Influência do rácio CD4 +/CD8 + na idade precoce de AVC em pessoas com VIH: estudo num único centro universitário português

“Influence of CD4+/CD8+ ratio on early age of stroke in persons living with HIV: a single university center study in Portugal” é o título do e-poster levado ao Congresso HIV Glasgow 2020 por uma equipa da Faculdade de Medicina da Universidade de Lisboa. A News Farma falou com o Dr. António Pais de Lacerda, médico internista, diretor do Serviço de Medicina II do Hospital de Santa Maria (CHLN), e autor principal deste trabalho, que, em vídeo, apresentou as conclusões deste estudo que procurou caracterizar a população de doentes infetados por VIH e a probabilidade de sofrerem um AVC mais precocemente do que o que acontece com a população não infetada. Assista ao depoimento em vídeo.

Vídeo

Segundo o Dr. António Pais de Lacerda, este trabalho pretendeu analisar a influência da “razão entre o número de linfócitos CD4+ e CD8+”, e particularmente perceber se os doentes infetados pelo VIH sofriam algum acidente vascular cerebral (AVC) “na mesma altura (em idade) que a população em geral”. Tal como afirma em entrevista, “o número de episódios por AVC aumenta com a idade, mas as pessoas estando infetadas com este vírus e estando a fazer terapêuticas muito adequadas, permitindo que tenham uma vida completamente normal, mas tendo, porém, os mesmos fatores de risco tradicionais no que diz respeito às doenças cardiovasculares”.  Portanto, “seria natural que viessem a sofrer um AVC, um enfarte agudo do miocárdio (EAM) ou outras complicações vasculares, dependendo dos fatores de risco cardiovasculares”.

A partir deste estudo, os clínicos conseguiram perceber que os “indivíduos infetados com VIH têm mais precocemente estes eventos cardiovasculares, nomeadamente AVC isquémicos”, alerta o autor principal do e-poster, dando exemplos da investigação: “Fomos ver o que acontecia a todos aos 6.446 doentes que entraram neste Centro Hospitalar durante um período de seis anos por AVC isquémico e fomos perceber que dentro desta população quais é que estavam infetados com o VIH”, explica.
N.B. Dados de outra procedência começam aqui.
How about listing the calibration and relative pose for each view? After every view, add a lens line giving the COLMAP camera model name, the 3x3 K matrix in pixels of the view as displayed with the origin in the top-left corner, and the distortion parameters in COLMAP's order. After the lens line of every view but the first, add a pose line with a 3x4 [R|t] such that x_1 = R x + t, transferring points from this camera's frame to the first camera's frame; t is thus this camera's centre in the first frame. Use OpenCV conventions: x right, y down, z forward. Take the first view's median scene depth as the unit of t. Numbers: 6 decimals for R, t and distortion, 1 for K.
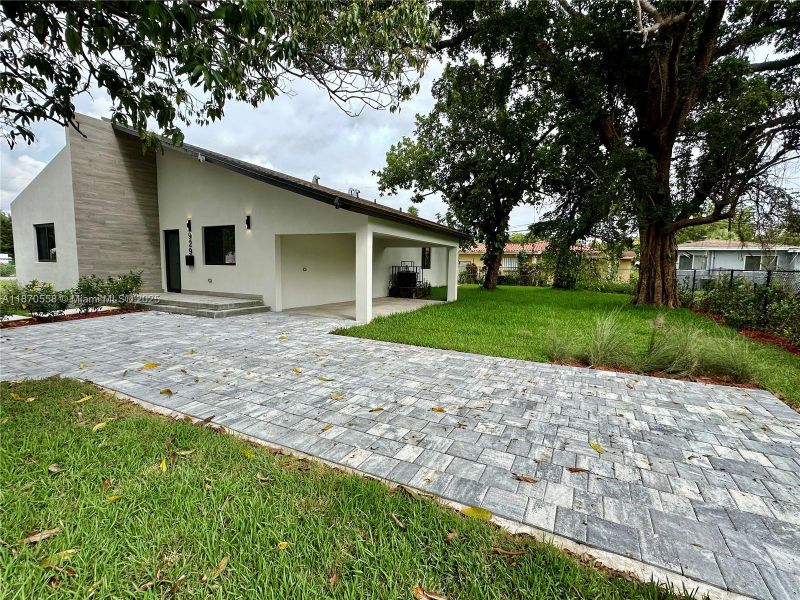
lens RADIAL K [[362.4, 0, 398.4], [0, 362.4, 300.2], [0, 0, 1]] dist [0.001992, -0.001899]
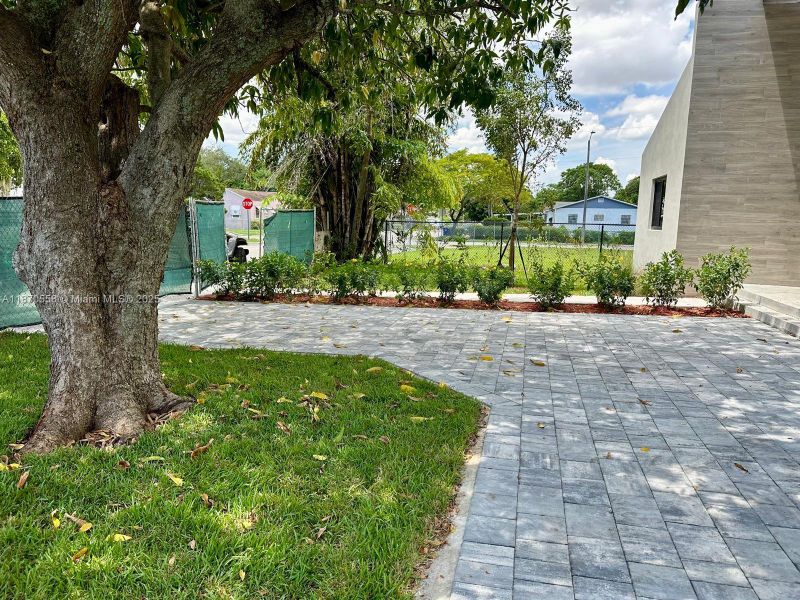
lens RADIAL K [[562.5, 0, 409.9], [0, 562.5, 305.3], [0, 0, 1]] dist [0.011530, -0.011490]
pose [[0.264961, 0.137007, -0.954476, 0.008315], [-0.110522, 0.987646, 0.111088, -0.025352], [0.957904, 0.076057, 0.276830, 0.218513]]
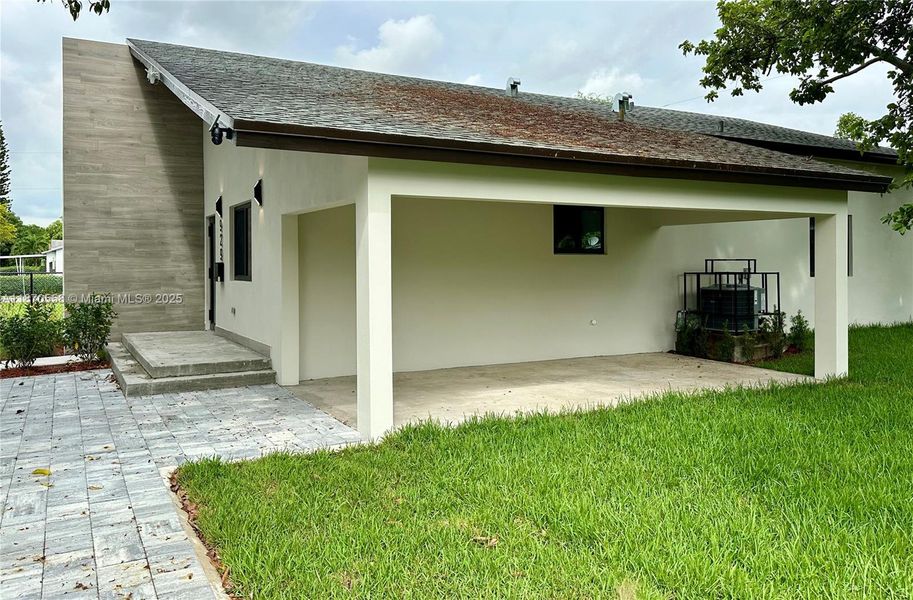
lens RADIAL K [[734.6, 0, 458.1], [0, 734.6, 250.9], [0, 0, 1]] dist [0.025858, -0.003894]
pose [[0.836370, -0.032133, -0.547223, 0.305236], [-0.030185, 0.994066, -0.104506, -0.039796], [0.547333, 0.103924, 0.830437, 0.308976]]
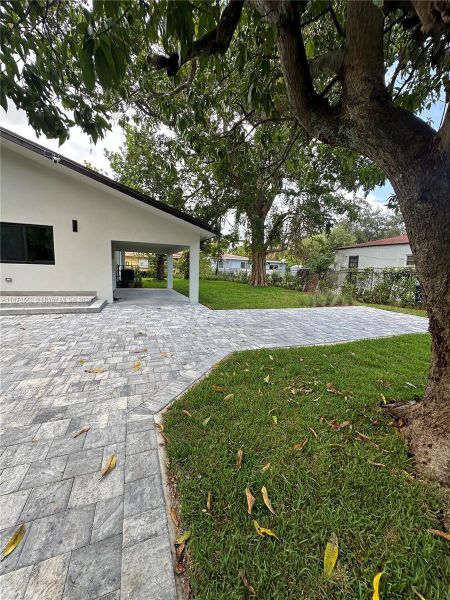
lens RADIAL K [[239.4, 0, 222.7], [0, 239.4, 301.1], [0, 0, 1]] dist [-0.002160, -0.000196]
pose [[0.665818, -0.095560, 0.739969, -0.612150], [0.049804, 0.995245, 0.083713, -0.023447], [-0.744450, -0.018884, 0.667411, 0.161078]]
No total da amostra, o autor revela que o número de pessoas infetadas pelo VIH era 51, número que descreve como “pequeno”. No entanto, analisando outros fatores, os médicos observaram que os “indivíduos (nesta amostra populacional) apresentavam menos fatores de risco tradicionais cardiovasculares, como a hipertensão, a dislipidemia, e a diabetes”. “Verificámos realmente que as pessoas que estavam infetadas tinham menos fatores de risco cardiovasculares (exceptuando o tabagismo por falta de dados escritos nos processos revistos)”, continua o especialista, salientando que, no entanto, estas pessoas “tinham AVC muito mais precocemente do que os outros e essa diferença é muito importante e grande”.

Por fim, este internista, também intensivista, destaca que, apesar das pessoas infetadas por VIH estarem a ser tratadas com a medicação antirretrovírica adequada, de não terem outras complicações da doença provocadas pelo próprio vírus (com a subida expectável dos valores de linfócitos CD4+) e de apresentarem menos fatores de risco cardiovasculares (ou de estes se encontrarem mais controlados), podem estar em maior risco de sofrer complicações vasculares precocemente na sua vida, com prejuízo da qualidade de vida, pelo que “devem controlar ‘mais agressivamente’ estes fatores de risco”.